[Data items]
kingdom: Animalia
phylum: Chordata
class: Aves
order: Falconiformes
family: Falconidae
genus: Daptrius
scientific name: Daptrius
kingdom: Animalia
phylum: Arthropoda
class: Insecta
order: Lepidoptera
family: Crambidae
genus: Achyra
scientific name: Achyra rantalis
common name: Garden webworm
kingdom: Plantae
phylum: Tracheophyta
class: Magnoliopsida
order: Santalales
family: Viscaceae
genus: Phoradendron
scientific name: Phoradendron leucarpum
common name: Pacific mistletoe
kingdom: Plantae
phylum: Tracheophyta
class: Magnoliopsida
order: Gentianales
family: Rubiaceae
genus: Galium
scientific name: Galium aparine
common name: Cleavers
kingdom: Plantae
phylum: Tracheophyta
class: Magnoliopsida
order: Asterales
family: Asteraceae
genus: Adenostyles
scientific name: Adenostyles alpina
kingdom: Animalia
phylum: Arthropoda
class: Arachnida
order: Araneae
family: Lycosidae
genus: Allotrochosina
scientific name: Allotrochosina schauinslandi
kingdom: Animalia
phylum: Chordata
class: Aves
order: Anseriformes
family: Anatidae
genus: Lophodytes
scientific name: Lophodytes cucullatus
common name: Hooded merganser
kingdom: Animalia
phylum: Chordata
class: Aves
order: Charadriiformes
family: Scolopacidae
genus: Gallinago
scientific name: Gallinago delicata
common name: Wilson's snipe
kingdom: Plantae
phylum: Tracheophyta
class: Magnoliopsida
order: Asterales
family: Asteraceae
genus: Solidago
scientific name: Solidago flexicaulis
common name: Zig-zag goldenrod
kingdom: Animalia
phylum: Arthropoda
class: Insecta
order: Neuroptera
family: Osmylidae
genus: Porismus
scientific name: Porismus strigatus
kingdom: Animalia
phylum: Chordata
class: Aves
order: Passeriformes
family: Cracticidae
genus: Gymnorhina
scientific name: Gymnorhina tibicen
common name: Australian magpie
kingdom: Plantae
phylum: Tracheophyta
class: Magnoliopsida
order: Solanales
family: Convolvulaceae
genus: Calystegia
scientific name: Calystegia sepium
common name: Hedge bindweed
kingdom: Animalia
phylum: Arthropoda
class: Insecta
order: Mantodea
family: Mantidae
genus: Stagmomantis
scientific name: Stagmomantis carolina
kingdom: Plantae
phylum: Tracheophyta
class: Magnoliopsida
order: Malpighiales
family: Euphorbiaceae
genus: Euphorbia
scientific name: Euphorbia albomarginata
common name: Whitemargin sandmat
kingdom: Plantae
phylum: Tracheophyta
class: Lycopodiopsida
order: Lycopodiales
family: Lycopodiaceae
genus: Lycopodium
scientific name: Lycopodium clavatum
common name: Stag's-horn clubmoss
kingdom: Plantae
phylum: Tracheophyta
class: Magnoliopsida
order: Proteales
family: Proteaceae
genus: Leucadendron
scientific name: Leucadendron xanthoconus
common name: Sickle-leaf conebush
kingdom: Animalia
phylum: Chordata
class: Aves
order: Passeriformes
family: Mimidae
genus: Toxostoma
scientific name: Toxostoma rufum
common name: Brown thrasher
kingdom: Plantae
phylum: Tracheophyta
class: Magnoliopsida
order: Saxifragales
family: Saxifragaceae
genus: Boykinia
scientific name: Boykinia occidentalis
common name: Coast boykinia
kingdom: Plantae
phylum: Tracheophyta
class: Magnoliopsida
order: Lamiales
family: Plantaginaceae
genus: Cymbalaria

Short task =
Present every line from all the rows above as a single numbered list, omitting any blank lines.

Response to this task =
1. kingdom: Animalia
2. phylum: Chordata
3. class: Aves
4. order: Falconiformes
5. family: Falconidae
6. genus: Daptrius
7. scientific name: Daptrius
8. kingdom: Animalia
9. phylum: Arthropoda
10. class: Insecta
11. order: Lepidoptera
12. family: Crambidae
13. genus: Achyra
14. scientific name: Achyra rantalis
15. common name: Garden webworm
16. kingdom: Plantae
17. phylum: Tracheophyta
18. class: Magnoliopsida
19. order: Santalales
20. family: Viscaceae
21. genus: Phoradendron
22. scientific name: Phoradendron leucarpum
23. common name: Pacific mistletoe
24. kingdom: Plantae
25. phylum: Tracheophyta
26. class: Magnoliopsida
27. order: Gentianales
28. family: Rubiaceae
29. genus: Galium
30. scientific name: Galium aparine
31. common name: Cleavers
32. kingdom: Plantae
33. phylum: Tracheophyta
34. class: Magnoliopsida
35. order: Asterales
36. family: Asteraceae
37. genus: Adenostyles
38. scientific name: Adenostyles alpina
39. kingdom: Animalia
40. phylum: Arthropoda
41. class: Arachnida
42. order: Araneae
43. family: Lycosidae
44. genus: Allotrochosina
45. scientific name: Allotrochosina schauinslandi
46. kingdom: Animalia
47. phylum: Chordata
48. class: Aves
49. order: Anseriformes
50. family: Anatidae
51. genus: Lophodytes
52. scientific name: Lophodytes cucullatus
53. common name: Hooded merganser
54. kingdom: Animalia
55. phylum: Chordata
56. class: Aves
57. order: Charadriiformes
58. family: Scolopacidae
59. genus: Gallinago
60. scientific name: Gallinago delicata
61. common name: Wilson's snipe
62. kingdom: Plantae
63. phylum: Tracheophyta
64. class: Magnoliopsida
65. order: Asterales
66. family: Asteraceae
67. genus: Solidago
68. scientific name: Solidago flexicaulis
69. common name: Zig-zag goldenrod
70. kingdom: Animalia
71. phylum: Arthropoda
72. class: Insecta
73. order: Neuroptera
74. family: Osmylidae
75. genus: Porismus
76. scientific name: Porismus strigatus
77. kingdom: Animalia
78. phylum: Chordata
79. class: Aves
80. order: Passeriformes
81. family: Cracticidae
82. genus: Gymnorhina
83. scientific name: Gymnorhina tibicen
84. common name: Australian magpie
85. kingdom: Plantae
86. phylum: Tracheophyta
87. class: Magnoliopsida
88. order: Solanales
89. family: Convolvulaceae
90. genus: Calystegia
91. scientific name: Calystegia sepium
92. common name: Hedge bindweed
93. kingdom: Animalia
94. phylum: Arthropoda
95. class: Insecta
96. order: Mantodea
97. family: Mantidae
98. genus: Stagmomantis
99. scientific name: Stagmomantis carolina
100. kingdom: Plantae
101. phylum: Tracheophyta
102. class: Magnoliopsida
103. order: Malpighiales
104. family: Euphorbiaceae
105. genus: Euphorbia
106. scientific name: Euphorbia albomarginata
107. common name: Whitemargin sandmat
108. kingdom: Plantae
109. phylum: Tracheophyta
110. class: Lycopodiopsida
111. order: Lycopodiales
112. family: Lycopodiaceae
113. genus: Lycopodium
114. scientific name: Lycopodium clavatum
115. common name: Stag's-horn clubmoss
116. kingdom: Plantae
117. phylum: Tracheophyta
118. class: Magnoliopsida
119. order: Proteales
120. family: Proteaceae
121. genus: Leucadendron
122. scientific name: Leucadendron xanthoconus
123. common name: Sickle-leaf conebush
124. kingdom: Animalia
125. phylum: Chordata
126. class: Aves
127. order: Passeriformes
128. family: Mimidae
129. genus: Toxostoma
130. scientific name: Toxostoma rufum
131. common name: Brown thrasher
132. kingdom: Plantae
133. phylum: Tracheophyta
134. class: Magnoliopsida
135. order: Saxifragales
136. family: Saxifragaceae
137. genus: Boykinia
138. scientific name: Boykinia occidentalis
139. common name: Coast boykinia
140. kingdom: Plantae
141. phylum: Tracheophyta
142. class: Magnoliopsida
143. order: Lamiales
144. family: Plantaginaceae
145. genus: Cymbalaria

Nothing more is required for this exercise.